Já não há, mas... há

07-05-2022

A sociedade em que vivemos tem conseguido proporcionar-nos um razoável nível de vida. Com uma ou outra limitação, habituámo-nos a ter à mão o que normalmente precisamos. Porém, de repente, damos conta que já não existe a padaria onde costumávamos comprar o pão.

Que o lugar da dona Odete onde íamos buscar a fruta, os legumes e uma outra cousa que faltasse à última hora, encerrou.

Que o barbeiro onde levamos filhos e netos, já não existe.

Que no mercado local, as bancas de peixe reduziram-se substancialmente e já não se vende criação (galinhas, perus ou coelhos)

Que os talhos se reduziram substancialmente e que tenho dificuldade em encontrar caracóis, tremoços, azeitonas britadas ou ervas de cheiro.

Dou-me conta de que as bolas de Berlim que eram grandes e fofas e me deixavam as bochechas cheias de açúcar, parecem agora mirradas e anémicas.

A papelaria onde íamos de manhã comprar o jornal desapareceu, para dar lugar a uma loja de tatuagens.

Ainda é possível encontrar a bôla de Chaves por encomenda a 70 metros de onde vivo, mas creio que será "Sol de pouca dura".

O Mundo definitivamente mudou.

### Ordem de trabalho a
Duplique sem qualquer alteração todas as linhas de dados apresentadas abaixo.
O texto e as linhas de dados provêm de fontes distintas.

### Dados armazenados
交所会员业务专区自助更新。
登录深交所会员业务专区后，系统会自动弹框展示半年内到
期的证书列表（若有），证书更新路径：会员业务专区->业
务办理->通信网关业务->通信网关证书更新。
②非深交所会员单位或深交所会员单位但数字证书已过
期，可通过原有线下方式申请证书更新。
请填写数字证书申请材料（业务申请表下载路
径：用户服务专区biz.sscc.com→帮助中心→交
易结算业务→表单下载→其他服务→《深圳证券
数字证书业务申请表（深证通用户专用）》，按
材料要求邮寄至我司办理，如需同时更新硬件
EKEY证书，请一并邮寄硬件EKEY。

### Ordem de trabalho b
Transcreva fielmente o trecho da crónica sobre o comércio que desapareceu, começando em "Dou-me conta de" e seguindo até "Mundo definitivamente mudou.".

### A sua solução a
交所会员业务专区自助更新。
登录深交所会员业务专区后，系统会自动弹框展示半年内到
期的证书列表（若有），证书更新路径：会员业务专区->业
务办理->通信网关业务->通信网关证书更新。
②非深交所会员单位或深交所会员单位但数字证书已过
期，可通过原有线下方式申请证书更新。
请填写数字证书申请材料（业务申请表下载路
径：用户服务专区biz.sscc.com→帮助中心→交
易结算业务→表单下载→其他服务→《深圳证券
数字证书业务申请表（深证通用户专用）》，按
材料要求邮寄至我司办理，如需同时更新硬件
EKEY证书，请一并邮寄硬件EKEY。

### A sua solução b
Dou-me conta de que as bolas de Berlim que eram grandes e fofas e me deixavam as bochechas cheias de açúcar, parecem agora mirradas e anémicas.

A papelaria onde íamos de manhã comprar o jornal desapareceu, para dar lugar a uma loja de tatuagens.

Ainda é possível encontrar a bôla de Chaves por encomenda a 70 metros de onde vivo, mas creio que será "Sol de pouca dura".

O Mundo definitivamente mudou.